I started to feel tears come. Why didn’t she mention a propusk? I remembered going into Smolny itself without having to show so much as my labor book. “She told me to come this morning. She didn’t say anything about a propusk.”
“Well, what did you think, you could just walk in? Who are you? Nobody, anybody. Where do you think you are?” He was shouting at me now. “You could have been sent here by Yudenich. Kolchak. The Entente. You might have a bomb.”
This was going all wrong, the other sentry was becoming curious, what a nightmare. I watched my dreams crumple like a wad of cheap newsprint. “Maybe the baby’s got a bomb.
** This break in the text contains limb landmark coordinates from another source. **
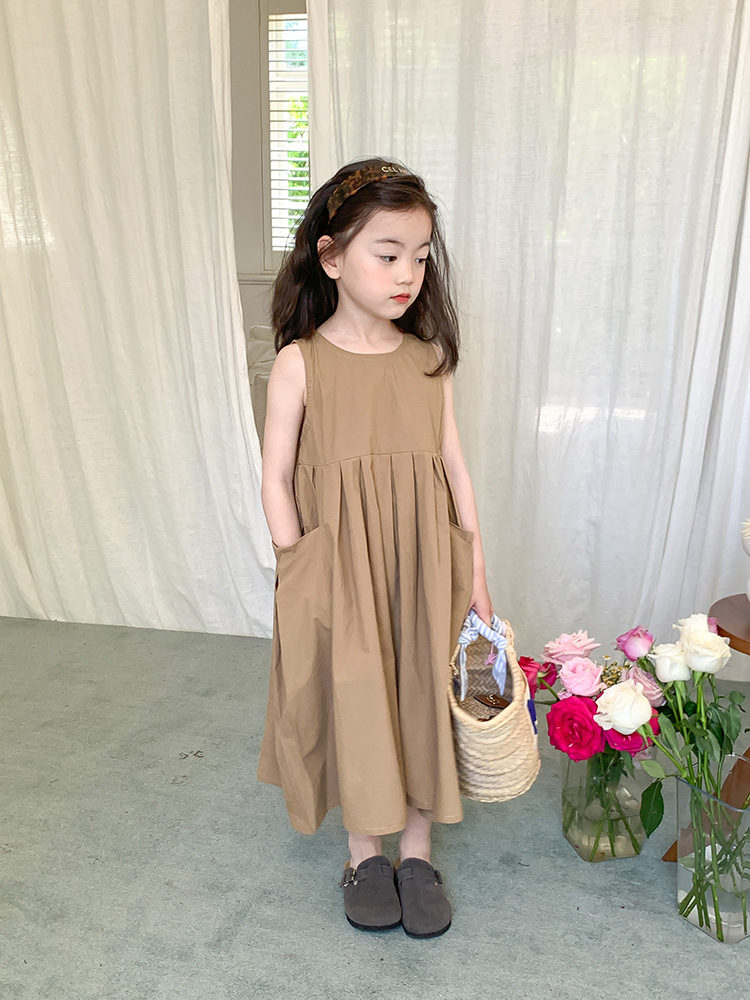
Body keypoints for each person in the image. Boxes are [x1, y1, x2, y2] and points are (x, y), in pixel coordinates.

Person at [258, 157, 493, 938]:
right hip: (339, 569)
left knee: (424, 690)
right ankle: (364, 854)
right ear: (330, 257)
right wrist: (301, 569)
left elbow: (455, 470)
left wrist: (476, 574)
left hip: (426, 563)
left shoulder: (427, 360)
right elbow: (275, 478)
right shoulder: (301, 363)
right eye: (387, 255)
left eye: (420, 258)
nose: (407, 275)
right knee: (356, 696)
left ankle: (417, 854)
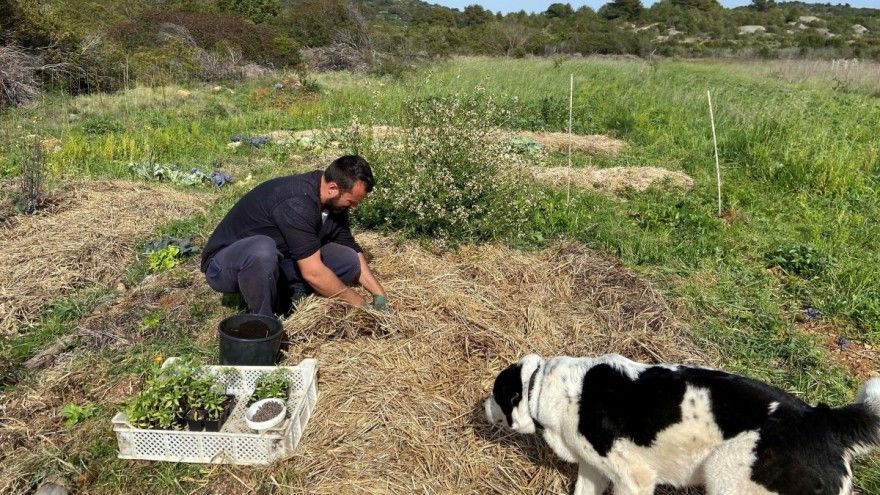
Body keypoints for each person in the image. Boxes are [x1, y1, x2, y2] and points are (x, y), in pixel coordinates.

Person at [200, 155, 387, 316]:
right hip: (224, 265)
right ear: (332, 188)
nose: (354, 207)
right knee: (262, 249)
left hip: (278, 259)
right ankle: (262, 321)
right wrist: (360, 304)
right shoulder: (296, 201)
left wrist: (379, 294)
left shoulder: (333, 204)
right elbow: (312, 272)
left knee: (348, 259)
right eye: (351, 201)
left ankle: (286, 294)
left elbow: (351, 247)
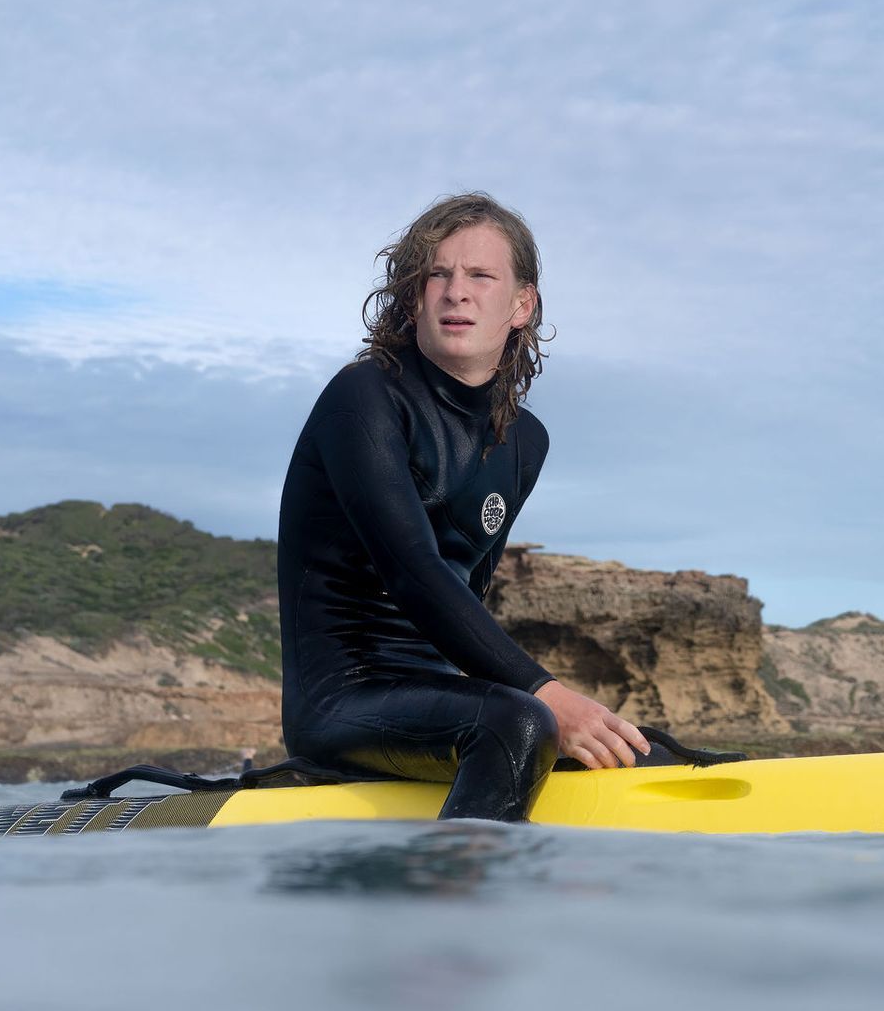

She’s a regular counterrevolutionary.”
“Move along before I shoot you both,” he said.
I had no choice. I moved away.
So I made the journey out to Smolny, hauling Iskra and my bag, pail, sheepskin, aware of my dwindling supplies, but it was the same story as at the Astoria. No propusk, no appointment, no entry. When had that started? Since the assassinations, most likely. “What’s your business at Petrocommune? You have potatoes under that skirt?” He started poking my skirt with the barrel of his gun. To him I was just another baba from the provinces, there to beg or steal or God knew what. With that gun on me, I couldn’t stand a search. So much for the free wandering in and out as we had in the early days. No more democratic free-for-all. It burned, the way they dismissed me, as if I were a beggar.
“This is how you treat the proletariat and the revolutionary peasantry?” I shouted for the benefit of all the others climbing the steps. “Propusk, propusk…You’re drowning us in bureaucracy!”
One of the soldiers shoved me, and I almost fell down the stairs, baby and all.